DIFERENÇAS INDIVIDUAIS
(Escrito em 2/10/2013)
Houve um tempo em que, pela natureza de meu
trabalho, eu visitava muitas escolas, para me reunir com professores.
Programávamos uma reunião e lá ia eu no dia e hora marcados para estar com eles
e conversarmos sobre educação e sobre o meu velho tema – o de como ler jornais,
sem nos deixarmos assujeitar pelo seu discurso e deles fazermos o mais
proximamente possível um instrumento que pudesse fortalecer nossa condição de
leitores que vão além do que, na aparência, querem nos fazer crer. São tempos
que me deixaram lições e mais lições que, vez por outra, me invadem e me
felicitam.
Uma delas – essa é definitiva: nas escolas
públicas, por mais que os governantes, cada vez mais, encontrem maneiras e
gestos de se distanciarem do que é uma educação pública e de qualidade para
todos, nelas há sempre um grupo que resiste, nem que seja extremamente
reduzido, sempre criando alternativas de levar seu compromisso social ao
encontro daqueles que estão sob sua direção em busca da almejada cidadania. E
isso, na maioria das vezes, nas escolas do município do Rio de Janeiro, senhora
secretária! Procure olhar e ver, com olhos educadores e não burocratas, por
favor!
Mas, juro!, por mais que queira homenagear meus
colegas em greve (não deve ter sido à toa que foi deles que comecei a falar), a
minha intenção aqui é falar de um assunto bem outro. E eu vou a ele.
É que, naquele tempo, havia um jovem senhor,
adorável, competente, tranquilo e, além de tudo, exímio motorista, que era quem
me conduzia às escolas, diariamente, aguardando-me para trazer-me de volta à
casa, após o cumprimento da tarefa. Sua principal característica era a de ser
extremamente paciente. Tardasse eu quanto fosse – duas, três, sei lá quantas
horas em meu encontro com os professores – na saída, lá estava ele, totalmente
tranquilo, imóvel, sem nada fazer até eu voltar ao carro, para tomarmos a
direção de casa novamente.

----------

- _ENUNCIADO_: Prossiga o relato sobre as visitas às escolas e o motorista paciente a partir da última frase apresentada.

- _Itens do conjunto de dados_:
----------

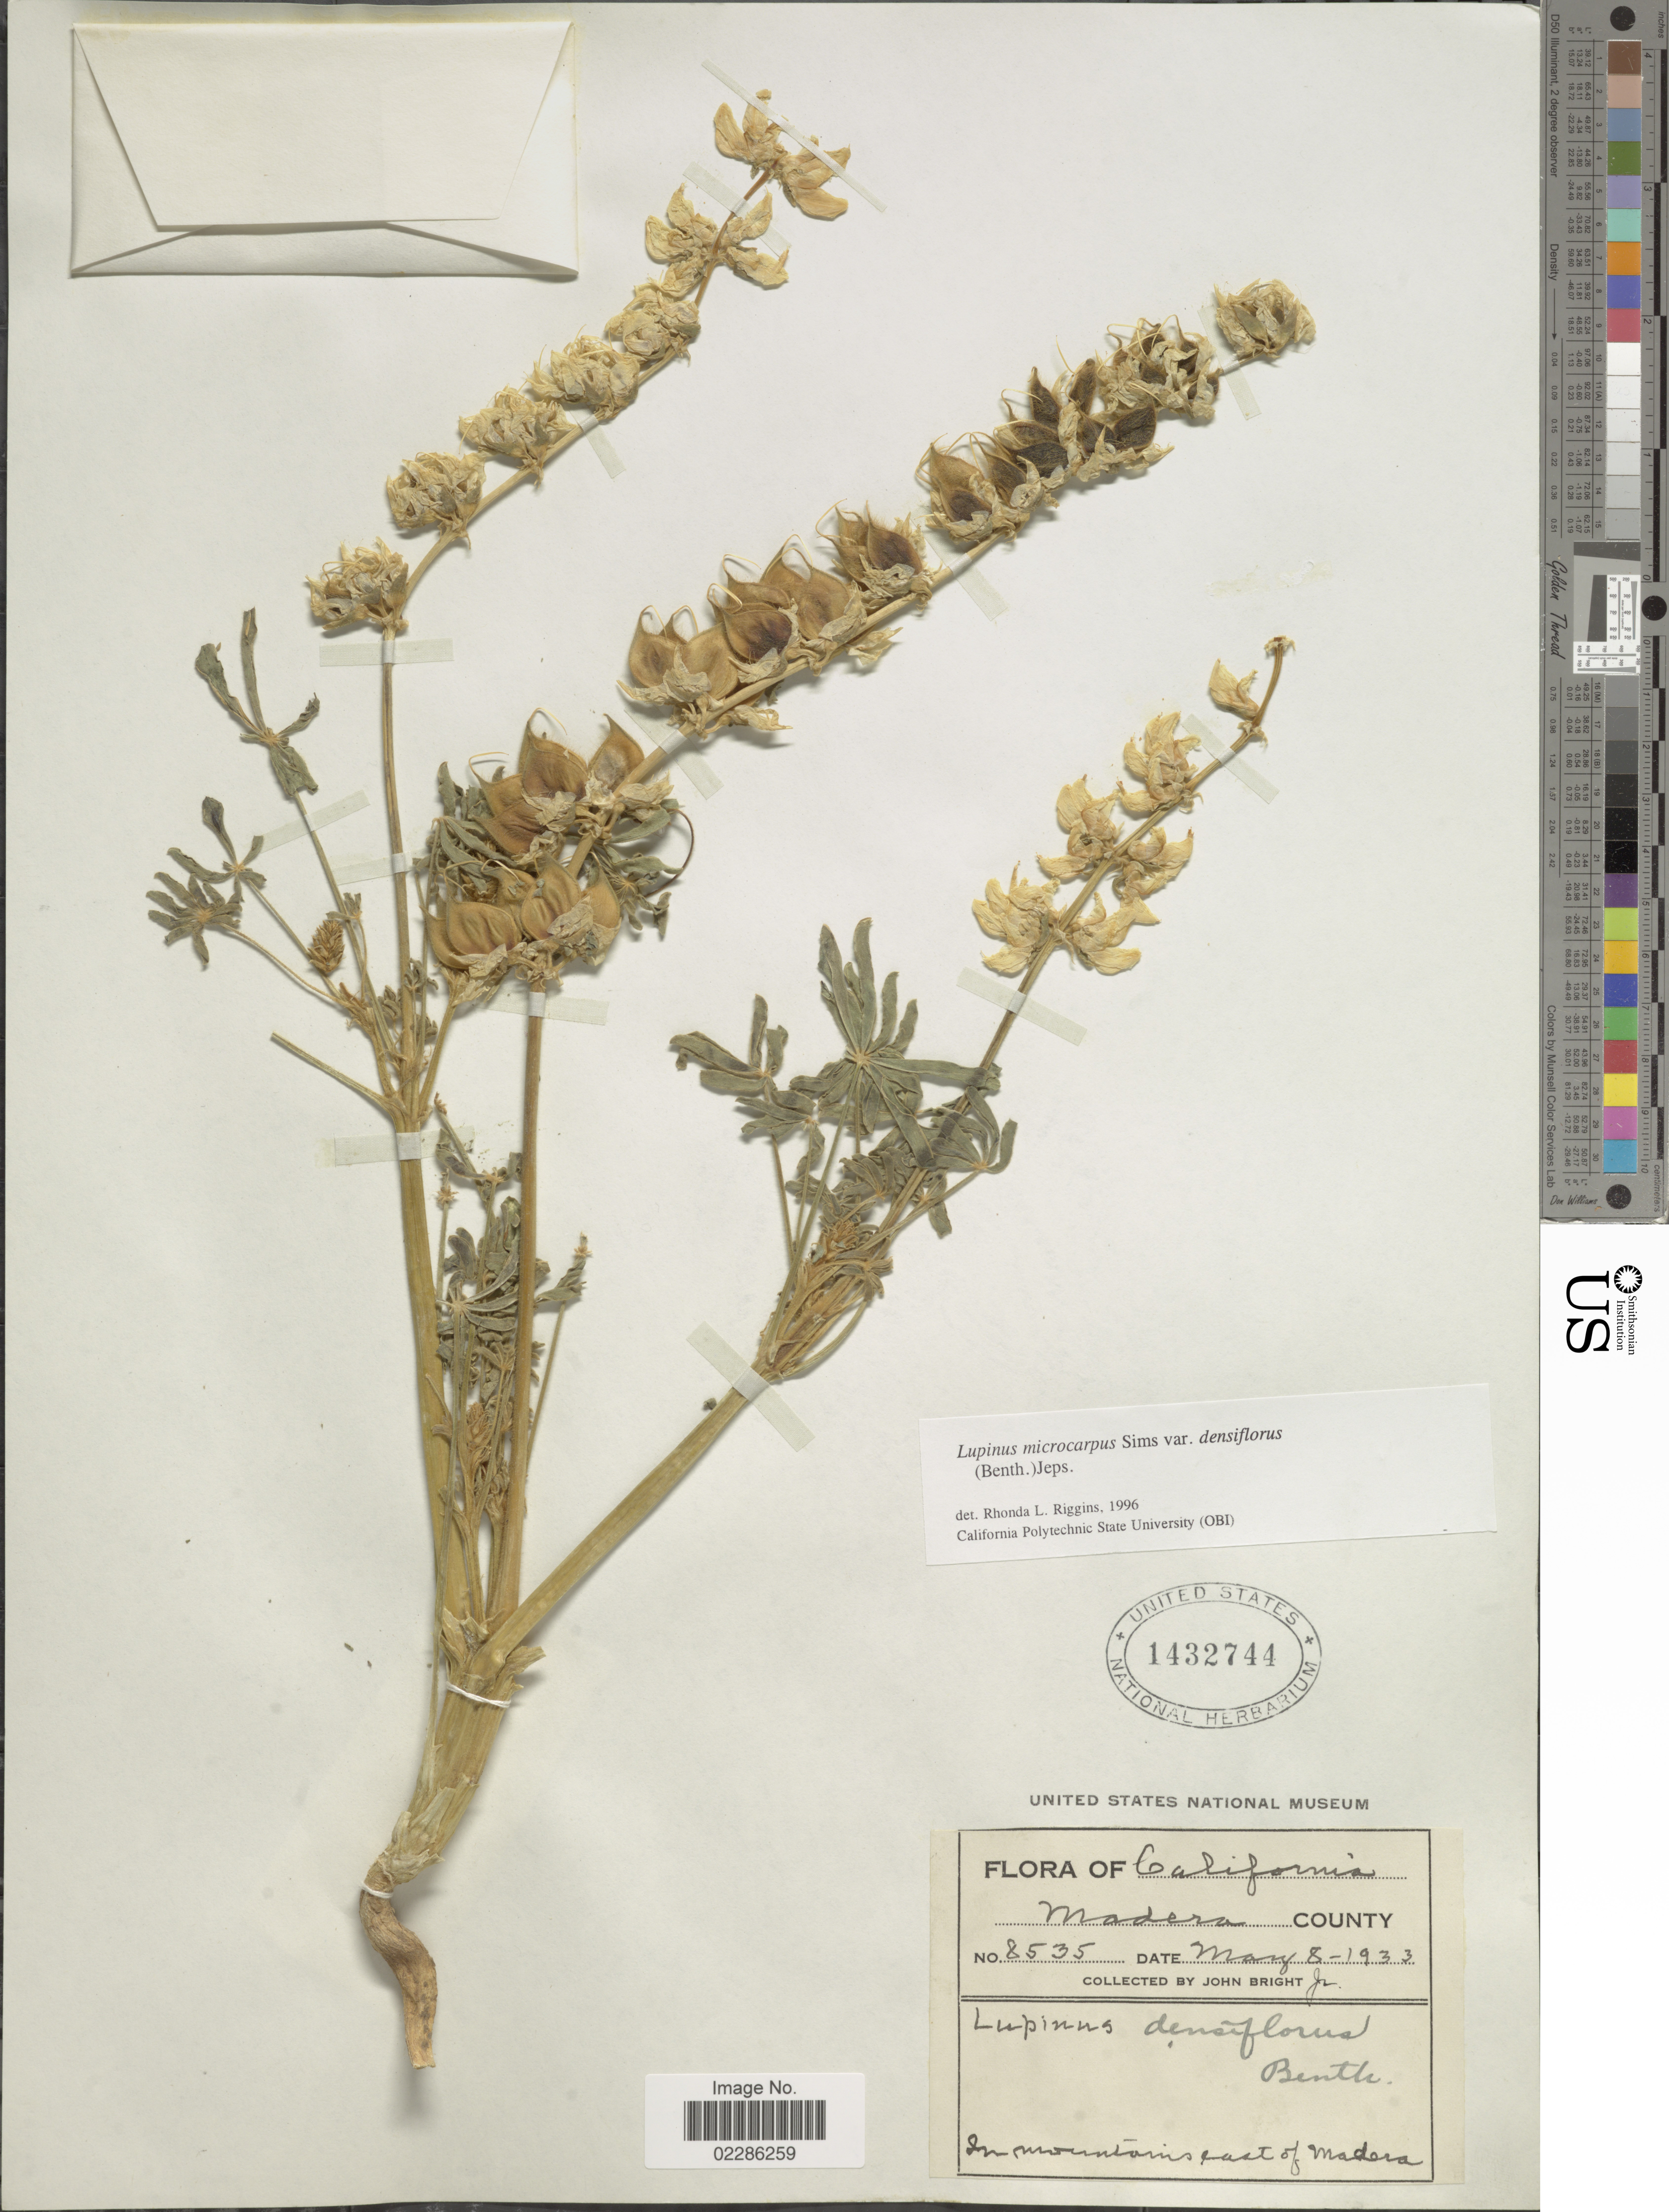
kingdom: Plantae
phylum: Tracheophyta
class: Magnoliopsida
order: Fabales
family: Fabaceae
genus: Lupinus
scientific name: Lupinus microcarpus var. densiflorus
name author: (Benth.) Jeps.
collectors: J. Bright Jr.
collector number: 8535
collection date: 1933-05-08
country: United States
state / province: California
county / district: Madera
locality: Madera County, In mountains past of Madera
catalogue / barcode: US 1432744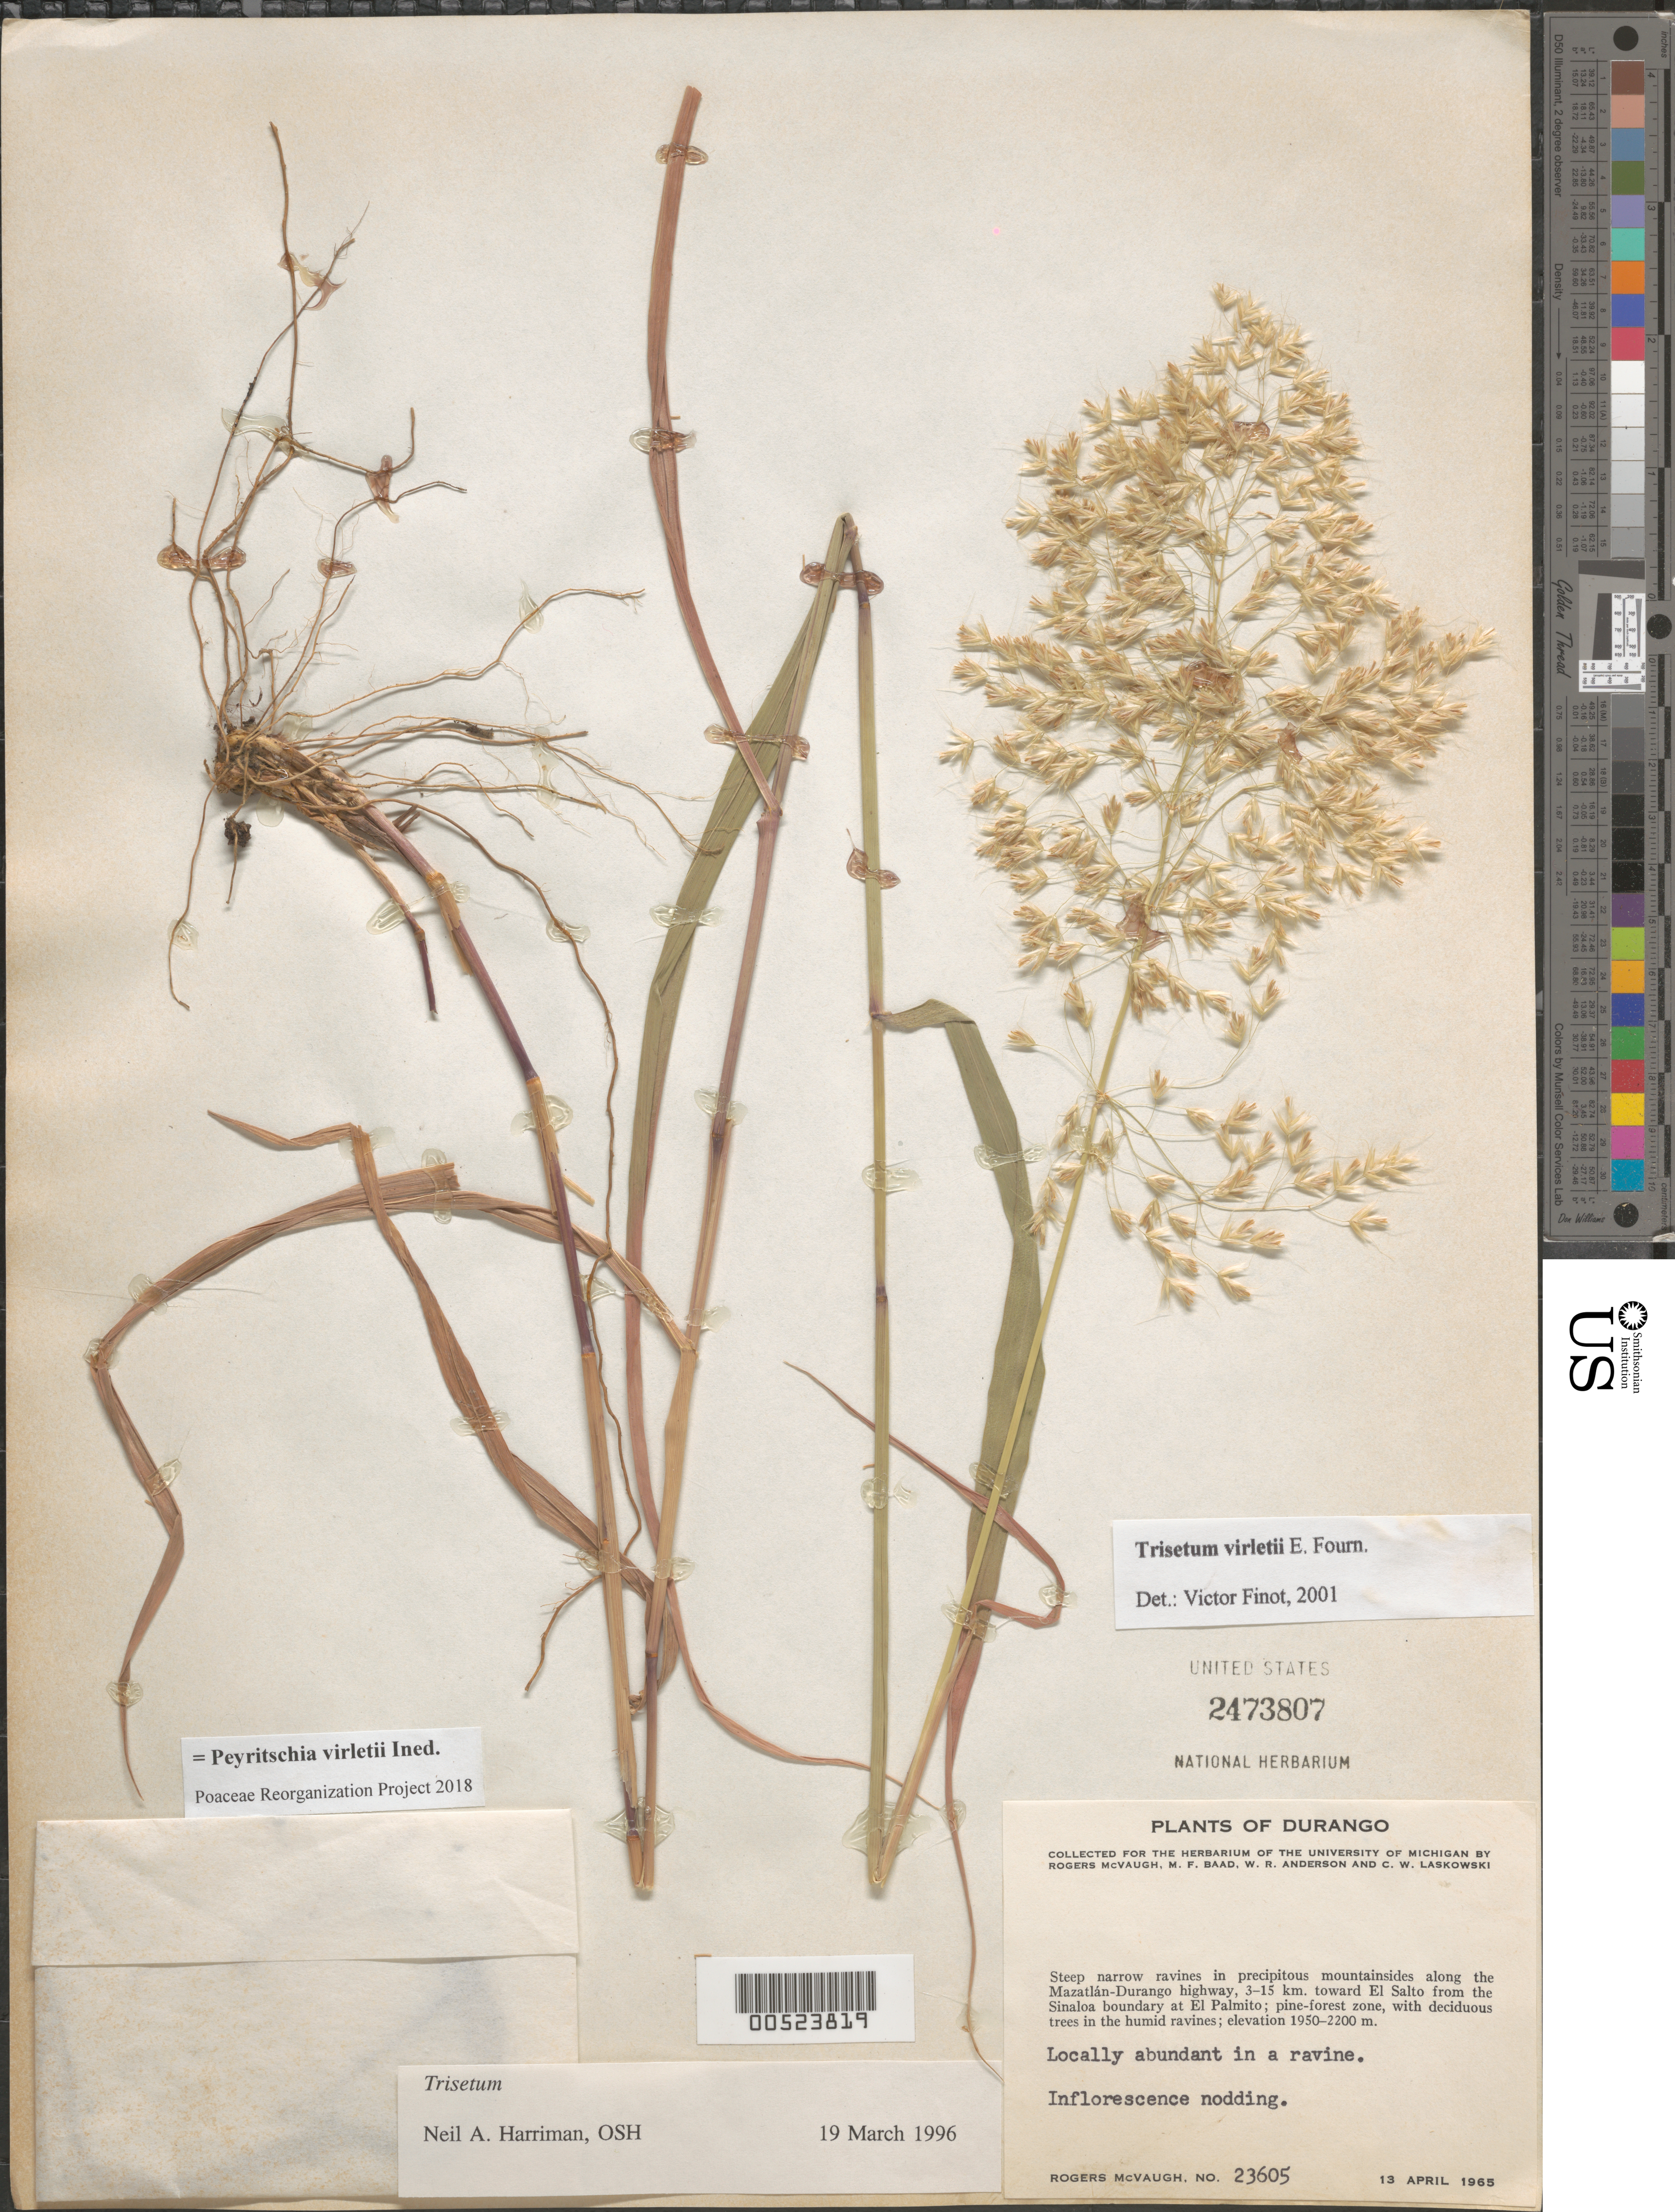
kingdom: Plantae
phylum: Tracheophyta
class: Liliopsida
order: Poales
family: Poaceae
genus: Peyritschia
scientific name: Peyritschia virletii ined.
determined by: Poaceae Reorganization Project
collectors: R. McVaugh, M. F. Baad, W. R. Anderson & C. Laskowski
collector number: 23605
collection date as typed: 13 Apr 1965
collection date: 1965-04-13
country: Mexico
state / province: Durango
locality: Along the Mazatlán-Durango hwy, 3-15 km toward El Salto from the Sinaloa boundary at El Palmito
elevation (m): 1950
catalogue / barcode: US 2473807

----------

- _RESPOSTA_:
Pois, eu, sempre em minha superprodutividade,
tipicamente “pessanha”, daquela que não passa pela sala, vindo do quarto, sem
levar qualquer copo ou o que for para a cozinha, equilibrando o que preciso for
nas mãos, fazendo mágicas impensáveis com os imaginados – e ali tão necessários
– setenta e dois dedos, para não perder a viagem, pois, eis, que, num dos dias
em que volto ao carro, com certeza, mais “hiperativa” do que o usual, entro no
carro e digo:
- “Agnaldo, vc está aí tão quietinho, Agnaldo? Como
consegue? Vc não gosta de ouvir música enquanto aguarda?”
- “Não, professora...”
- “E ler, Agnaldo? ... Palavras cruzadas, já
tentou?”
- “... Huuuuuuuuum, palavras cruzadas... não...”
- “Um livrinho miúdo? Uma revista? Nada?”
- “Não, professora. Sei lá... Ah, a senhora sabe de
que eu gosto mesmo, professora?”
E eu, pronta para me aliviar com a enfim
possibilidade dele vir a falar de uma ação além da paralisia que se mostrava
evidente, me animo toda:
“- De que, Agnaldo???????????”
- “De esperar, professora!”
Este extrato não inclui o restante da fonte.